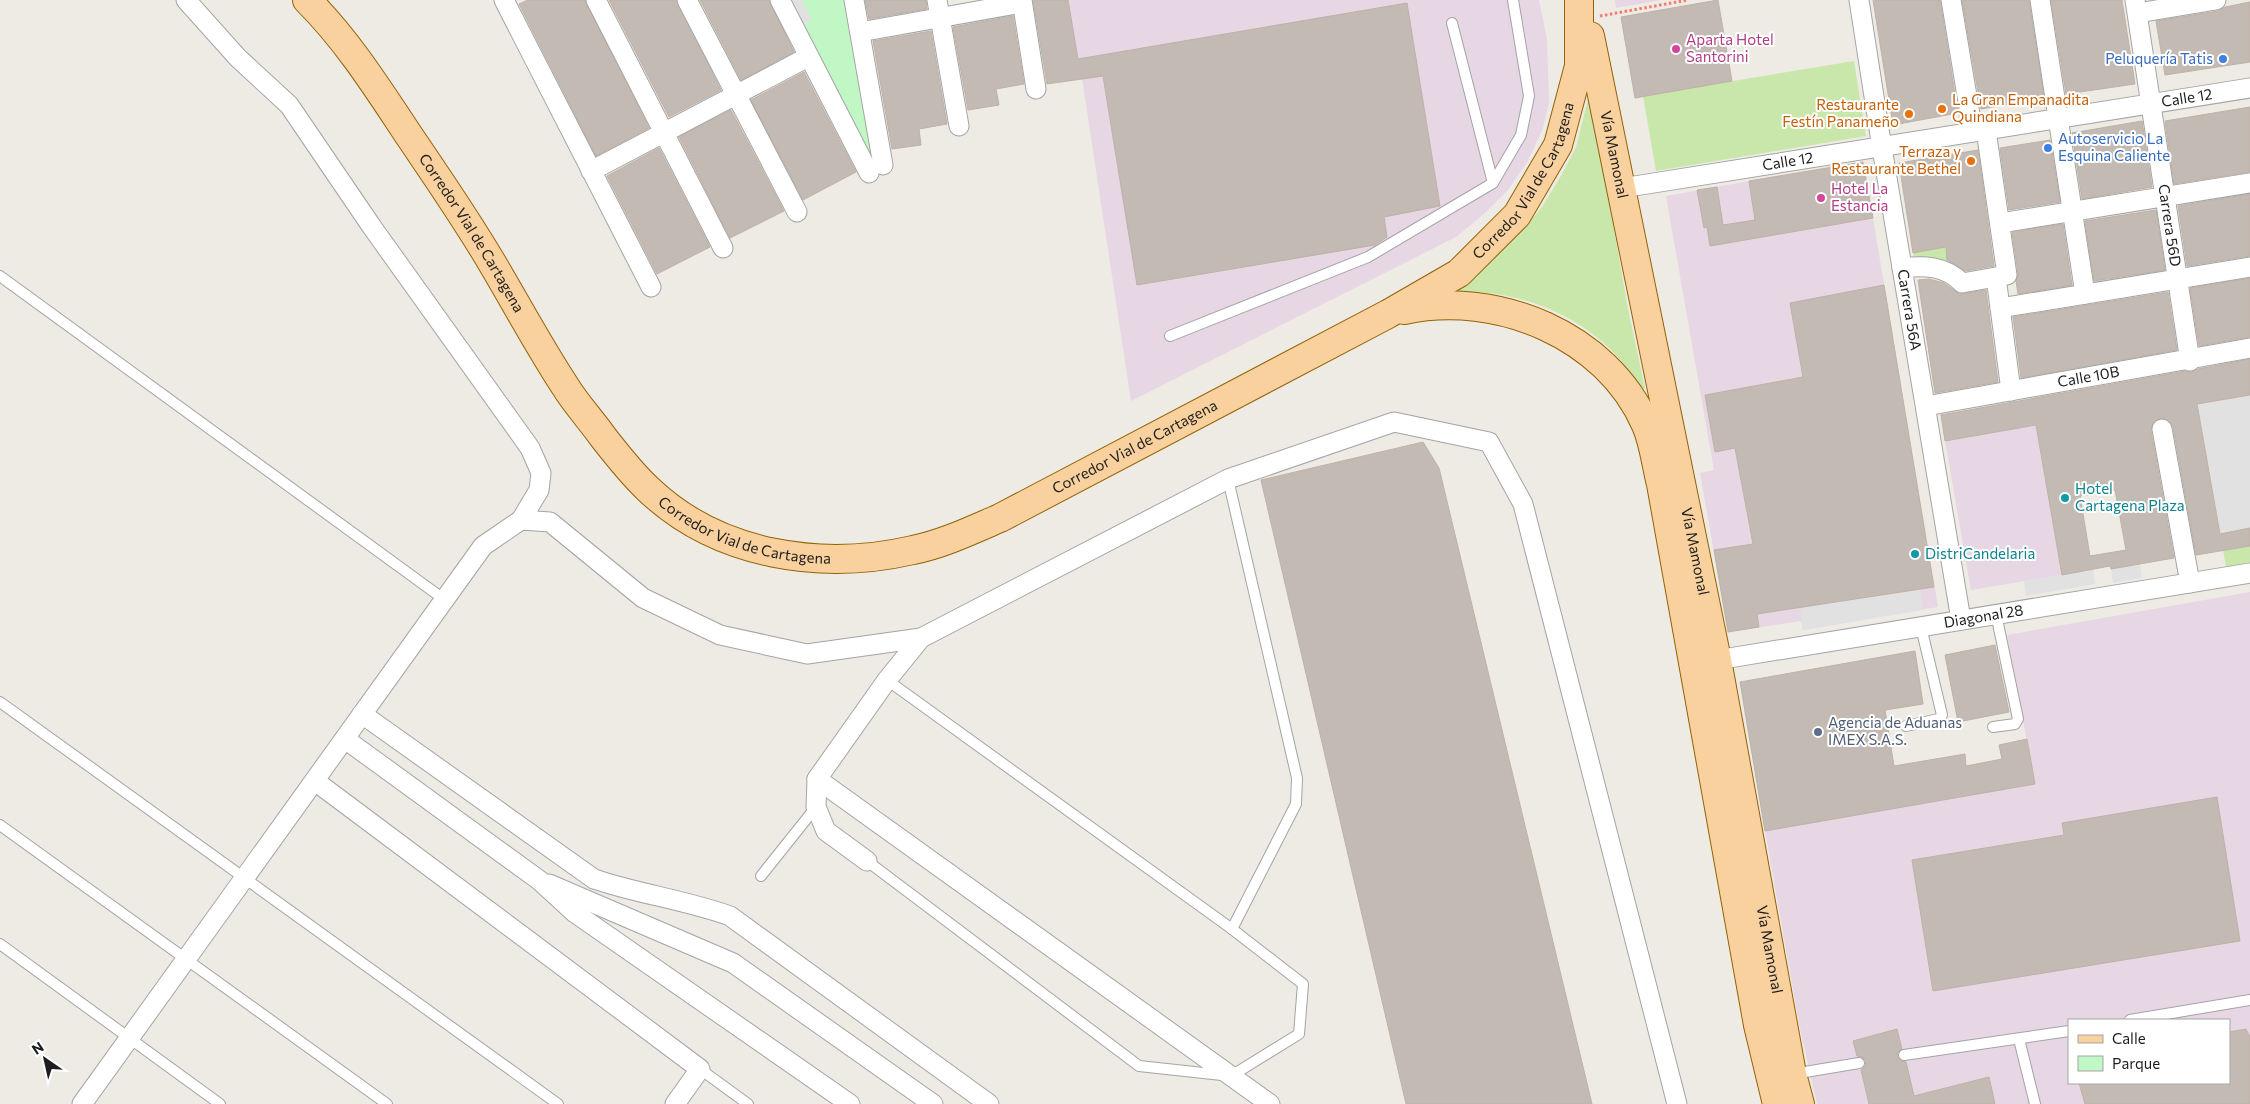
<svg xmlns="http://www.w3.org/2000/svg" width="2250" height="1104" viewBox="0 0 2250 1104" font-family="Commissioner,sans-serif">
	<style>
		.industrial { fill: #e7d6e4; fill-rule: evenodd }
		.grass { fill: #c9e7ab }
		.park { fill: #c1f7c5 }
		.parking { fill: #e1e1e1 }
		.building { fill: #c3bab3; stroke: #bfb1a6; fill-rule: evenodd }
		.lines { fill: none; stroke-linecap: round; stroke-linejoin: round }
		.lane-casing { stroke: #a4a4a4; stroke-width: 12 }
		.street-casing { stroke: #a4a4a4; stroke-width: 21 }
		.primary-casing { stroke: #926205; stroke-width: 30 }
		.path { stroke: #f57b6e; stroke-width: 3; stroke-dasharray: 2.5 2.5; stroke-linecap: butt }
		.lane { stroke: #fff; stroke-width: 10 }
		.street { stroke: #fff; stroke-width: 19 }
		.primary { stroke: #f9d19e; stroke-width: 28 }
		.hotel-dot { fill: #d1479c; stroke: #fff; stroke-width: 2 }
		.shop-dot { fill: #3f7fe0; stroke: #fff; stroke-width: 2 }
		.food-dot { fill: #e8710a; stroke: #fff; stroke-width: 2 }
		.culture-dot { fill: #0f9aa8; stroke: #fff; stroke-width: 2 }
		.service-dot { fill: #5c6f8a; stroke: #fff; stroke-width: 2 }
		.labels { text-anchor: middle; stroke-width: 4; stroke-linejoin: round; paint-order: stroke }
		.hotel-label { font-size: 15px; fill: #b23c85; stroke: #fff; text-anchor: start }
		.shop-label { font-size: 15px; fill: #366cbe; stroke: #fff; text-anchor: end }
		.street-label { font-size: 15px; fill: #1d1d1d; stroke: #fff }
		.food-label { font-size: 15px; fill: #c56008; stroke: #fff; text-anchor: end }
		.culture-label { font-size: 15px; fill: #0d838f; stroke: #fff; text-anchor: start }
		.service-label { font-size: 15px; fill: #4e5e75; stroke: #fff; text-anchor: start }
	</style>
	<rect width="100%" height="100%" fill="#eeebe4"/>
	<!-- industrial -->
	<g class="industrial">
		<path d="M1067,0h472l8,39 2,64 -6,25 -14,31 -21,31 -24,24 -28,23 -325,164 -51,-336z"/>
		<path d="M1615,0h46l-45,8z"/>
		<path d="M1749,181l9,56 115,-19 65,389 -135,23 -2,-9 -73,11 -28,-159 14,-3 -48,-274z"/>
		<path d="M2036,425l26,150 -91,15 -26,-149z"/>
		<path d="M2250,592v512h-433l-17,-75 -35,-198 270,-47 -28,-149zM2069,1020h160v63h-160z"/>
	</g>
	<!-- grass -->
	<g class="grass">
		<path d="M1854,61l12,75 -210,35 -13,-75z"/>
		<path d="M1588,99l3,1 37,209 17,79 -3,2c-40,-69 -118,-104 -196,-97l71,-57 25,-29 20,-33 14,-27z"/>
		<path d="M1954,246l-7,10 1,9 -33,-4 -2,-8z"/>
		<path d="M2250,546v16l-24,5 -3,-17z"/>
	</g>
	<!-- park -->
	<path class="park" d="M802,0h44l33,167 -6,4 -71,-146 9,-5z"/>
	<!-- parking -->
	<g class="parking">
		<path d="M789,0h13l10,20 -10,5z"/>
		<path d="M2250,395v151l-27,4 -26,-146z"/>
		<path d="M2140,564l2,14 -29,5 -2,-14z"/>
		<path d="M2093,569l2,15 -69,12 -2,-15z"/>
		<path d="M1920,589l3,21 -120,20 -3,-22z"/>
	</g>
	<!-- building -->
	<g class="building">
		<path d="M528,0h57l64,128 -53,28 -77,-152z"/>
		<path d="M609,0h67l45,90 -52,27z"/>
		<path d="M700,0h69l25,52 -53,28z"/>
		<path d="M865,0h61l1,9 -58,10z"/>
		<path d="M1033,0h35l10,59 329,-56 33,203 -56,11 3,20 -12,8 -238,40 -34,-209 -56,8z"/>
		<path d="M1718,0l14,81 -97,17 -14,-81z"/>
		<path d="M1873,0h67l18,113 -65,12z"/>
		<path d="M1962,0h67l15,98 -63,11z"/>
		<path d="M2051,0h71l13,84 -69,10z"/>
		<path d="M2250,2v60l-85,13 -9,-54 62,-10 7,-4z"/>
		<path d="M1013,16l11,68 -28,5 3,16 -31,5 -15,-83z"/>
		<path d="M931,31l16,93 -28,5 2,16 -29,4 -19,-108z"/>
		<path d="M804,72l52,100 -53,28 -52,-100z"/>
		<path d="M2250,107v65l-76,12 -9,-63z"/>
		<path d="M731,110l53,101 -54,27 -51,-101z"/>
		<path d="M2142,121l10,66 -70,12 -10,-66z"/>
		<path d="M2050,140l10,62 -51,8 -9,-62z"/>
		<path d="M659,148l51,99 -53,27 -50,-98z"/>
		<path d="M1978,150l16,116 -29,5 -18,-11 -1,-13 -33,6 -14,-90z"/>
		<path d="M1863,162l10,56 -163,28 -3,-19 -3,1 -7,-38 20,-3 6,38 32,-5 -6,-39z"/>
		<path d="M2250,194v62l-63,10 -9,-60z"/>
		<path d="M2156,210l9,60 -71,11 -9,-60z"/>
		<path d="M2063,224l9,61 -54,9 -2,-13 2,-8 -6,-41z"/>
		<path d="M2250,278v59l-51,9 -9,-58z"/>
		<path d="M1929,279l15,4 15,11 27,-4 12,92 -63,11 -17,-113z"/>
		<path d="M1884,285l50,302 -177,27 2,13 -31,5 -14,-82 39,-6 -18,-96 -20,4 -10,-57 98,-18 -13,-74z"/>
		<path d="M2168,292l9,58 -156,28 -8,-61z"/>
		<path d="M2250,359v36l-53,9 23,130 30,-6v18l-54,9 -23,-128 -3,-6 -5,-3 -11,3 -3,10 23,127 -63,11 -1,-3 -48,9 -26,-150 -91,16 -4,-26 244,-44 7,1 6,-3zM2115,490l11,60 -36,6 -10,-60z"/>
		<path d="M1423,442l16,26 153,636h-186l-145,-624z"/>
		<path d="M1995,645l14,67 -51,10 -13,-67z"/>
		<path d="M1915,651l8,53 -38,6 9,56 71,-12 1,12 36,-7 -3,-14 28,-6 8,45 -270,47 -25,-149z"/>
		<path d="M2217,797l23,144 -307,50 -21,-131 152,-25 -2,-12z"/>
		<path d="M1897,1029l5,20 -4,3 -1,4 4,5 5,1 8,34 75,-19 6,27h-126l-8,-34 4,-4 1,-5 -4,-4 -5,-1 -4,-15z"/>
		<path d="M2246,1029l4,8v67h-165l-6,-21h150v-51z"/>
	</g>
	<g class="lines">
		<defs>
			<g id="lane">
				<path d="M1452,23l41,160"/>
				<path d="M0,276l445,324"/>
				<path d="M1170,336l198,-79 125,-74 28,-48 8,-39 -16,-96"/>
				<path d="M1228,479l69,299 -1,26 -64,125"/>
				<path d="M0,702l558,402"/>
				<path d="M1906,726l33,-7 3,-4 -21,-88"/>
				<path d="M1993,727l22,-3 3,-5 -22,-105"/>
				<path d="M0,825l387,279"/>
				<path d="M867,861l272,205 92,10 68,-42 4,-50 -71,-55 -345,-249"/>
				<path d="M761,876l55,-69"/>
				<path d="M0,944l220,160"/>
				<path d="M2130,1020l120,-20"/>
				<path d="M2019,1039l16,65"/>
				<path d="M1904,1055l165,-24"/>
				<path d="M700,1069l48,35"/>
				<path d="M1793,1074l66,-11"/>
			</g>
			<g id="street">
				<path d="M186,0l52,58 51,47 83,122 158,221 11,25 -2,17 -18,30"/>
				<path d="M504,0l147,287"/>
				<path d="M596,0l127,248"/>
				<path d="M687,0l110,212"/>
				<path d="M780,0l89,173"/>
				<path d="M854,0l29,165"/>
				<path d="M937,0l22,126"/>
				<path d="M1022,0l14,89"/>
				<path id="s1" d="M1859,0l23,148 79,472"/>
				<path d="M1951,0l22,132"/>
				<path d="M2040,0l45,294"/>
				<path id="s2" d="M2135,0l55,361"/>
				<path d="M2138,13l78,-13"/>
				<path d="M860,32l162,-29"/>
				<path d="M1986,130l21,145 -11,2 15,114"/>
				<path d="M591,171l217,-114"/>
				<path id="s3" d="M1622,188l628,-100"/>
				<path d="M2000,223l250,-40"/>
				<path d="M1902,268c22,-3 44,-2 60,15l34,-6"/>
				<path d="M2000,308l250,-41"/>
				<path id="s4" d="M1926,406l324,-58"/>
				<path d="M2162,429l28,154"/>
				<path id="s5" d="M1717,660l533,-87"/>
				<path d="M362,714l232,165c44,15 92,21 136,37l259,188"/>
				<path d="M345,739l194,141 36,33 275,191"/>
				<path d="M817,779l453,325"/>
				<path d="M315,781l385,288 -25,35"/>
				<path d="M867,861l-41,-30 -10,-24 1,-28 70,-99 34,-42 307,-159 166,-57 95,20 34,62 154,600"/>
				<path d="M549,884l184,79 200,141"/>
				<path d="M82,1104l401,-558 38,-26 29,2 93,76 77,37 87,19 114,-16"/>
			</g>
			<g id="primary">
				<path id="s6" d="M307,0c41,41 71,89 103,137 29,43 59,86 85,131 23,39 45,80 70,118 11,18 26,34 38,51 14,18 28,36 45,52 70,67 174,82 265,61 30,-6 59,-20 87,-32l388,-204 71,-41 58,-58 41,-70 21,-79v-66"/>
				<path id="s7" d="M1590,36l127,624 75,414 8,30"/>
				<path d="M1404,310c93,-20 203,25 242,115 8,18 10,40 15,59l97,541 19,79"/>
			</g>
		</defs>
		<!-- lane casing -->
		<use href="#lane" class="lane-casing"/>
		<!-- street casing -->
		<use href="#street" class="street-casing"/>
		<!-- primary casing -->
		<use href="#primary" class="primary-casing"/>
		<!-- path -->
		<path class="path" d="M1600,16l88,-16"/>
		<!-- lane -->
		<use href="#lane" class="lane"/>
		<!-- street -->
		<use href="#street" class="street"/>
		<!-- primary -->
		<use href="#primary" class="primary"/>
	</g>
	<!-- markers -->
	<g class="hotel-dot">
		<circle cx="1676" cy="49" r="5"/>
		<circle cx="1821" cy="198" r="5"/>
	</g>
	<g class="shop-dot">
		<circle cx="2223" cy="59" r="5"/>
		<circle cx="2048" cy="148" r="5"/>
	</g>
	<g class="food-dot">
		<circle cx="1942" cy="109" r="5"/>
		<circle cx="1909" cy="114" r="5"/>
		<circle cx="1971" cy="161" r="5"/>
	</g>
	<g class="culture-dot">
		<circle cx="2065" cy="498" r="5"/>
		<circle cx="1915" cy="554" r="5"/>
	</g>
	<circle class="service-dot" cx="1818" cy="732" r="5"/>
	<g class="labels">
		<!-- hotel labels -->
		<g class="hotel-label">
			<text x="1686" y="45">Aparta Hotel<tspan x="1686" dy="17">Santorini</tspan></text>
			<text x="1831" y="194">Hotel La<tspan x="1831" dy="17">Estancia</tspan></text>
		</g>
		<!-- shop labels -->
		<g class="shop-label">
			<text x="2213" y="64">Peluquería Tatis</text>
			<text x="2058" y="144" text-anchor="start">Autoservicio La<tspan x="2058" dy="17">Esquina Caliente</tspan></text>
		</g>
		<!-- street labels -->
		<g class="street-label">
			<text dy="5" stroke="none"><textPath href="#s3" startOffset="572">Calle 12</textPath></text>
			<text dy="5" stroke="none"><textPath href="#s7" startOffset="121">Vía Mamonal</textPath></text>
			<text dy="5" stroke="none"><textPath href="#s3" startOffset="168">Calle 12</textPath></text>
			<text dy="5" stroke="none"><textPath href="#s6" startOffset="1609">Corredor Vial de Cartagena</textPath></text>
			<text dy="5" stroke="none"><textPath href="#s2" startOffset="228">Carrera 56D</textPath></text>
			<text dy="5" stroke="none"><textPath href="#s6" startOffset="286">Corredor Vial de Cartagena</textPath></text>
			<text dy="5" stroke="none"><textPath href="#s1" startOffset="314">Carrera 56A</textPath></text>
			<text dy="5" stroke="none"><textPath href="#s4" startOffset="165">Calle 10B</textPath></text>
			<text dy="5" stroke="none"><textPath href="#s6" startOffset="1126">Corredor Vial de Cartagena</textPath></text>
			<text dy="5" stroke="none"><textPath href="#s6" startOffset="706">Corredor Vial de Cartagena</textPath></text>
			<text dy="5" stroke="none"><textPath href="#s7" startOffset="526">Vía Mamonal</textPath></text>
			<text dy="5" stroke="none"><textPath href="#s5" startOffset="270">Diagonal 28</textPath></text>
			<text dy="5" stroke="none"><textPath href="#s7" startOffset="931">Vía Mamonal</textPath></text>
		</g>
		<!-- food labels -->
		<g class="food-label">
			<text x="1952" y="105" text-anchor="start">La Gran Empanadita<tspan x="1952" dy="17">Quindiana</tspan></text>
			<text x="1899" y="110">Restaurante<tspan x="1899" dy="17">Festín Panameño</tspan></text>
			<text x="1961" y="157">Terraza y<tspan x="1961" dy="17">Restaurante Bethel</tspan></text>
		</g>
		<!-- culture labels -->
		<g class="culture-label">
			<text x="2075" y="494">Hotel<tspan x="2075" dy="17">Cartagena Plaza</tspan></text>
			<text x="1925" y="559">DistriCandelaria</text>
		</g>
		<!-- service labels -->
		<g class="service-label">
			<text x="1828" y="728">Agencia de Aduanas<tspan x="1828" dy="17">IMEX S.A.S.</tspan></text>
		</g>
	</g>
	<!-- legend -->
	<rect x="2068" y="1019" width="162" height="65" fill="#ffffff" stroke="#a5a5a5"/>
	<rect x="2078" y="1035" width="25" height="8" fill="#f9d19e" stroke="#a5a5a5"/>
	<text x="2112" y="1044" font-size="15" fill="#1d1d1d">Calle</text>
	<rect x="2078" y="1056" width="25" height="15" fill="#c1f7c5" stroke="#a5a5a5"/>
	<text x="2112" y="1069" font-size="15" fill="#1d1d1d">Parque</text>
	<!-- north arrow -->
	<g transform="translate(45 1059) rotate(326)" stroke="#ffffff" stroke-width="4" paint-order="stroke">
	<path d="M0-4L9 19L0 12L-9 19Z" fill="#1d1d1d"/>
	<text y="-8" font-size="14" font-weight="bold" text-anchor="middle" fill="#1d1d1d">N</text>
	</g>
</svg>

════════════════

> **What this task involves**: Please show every line of the material that contains the string "lines".

> **Worked solution**:
		.lines { fill: none; stroke-linecap: round; stroke-linejoin: round }
	<g class="lines">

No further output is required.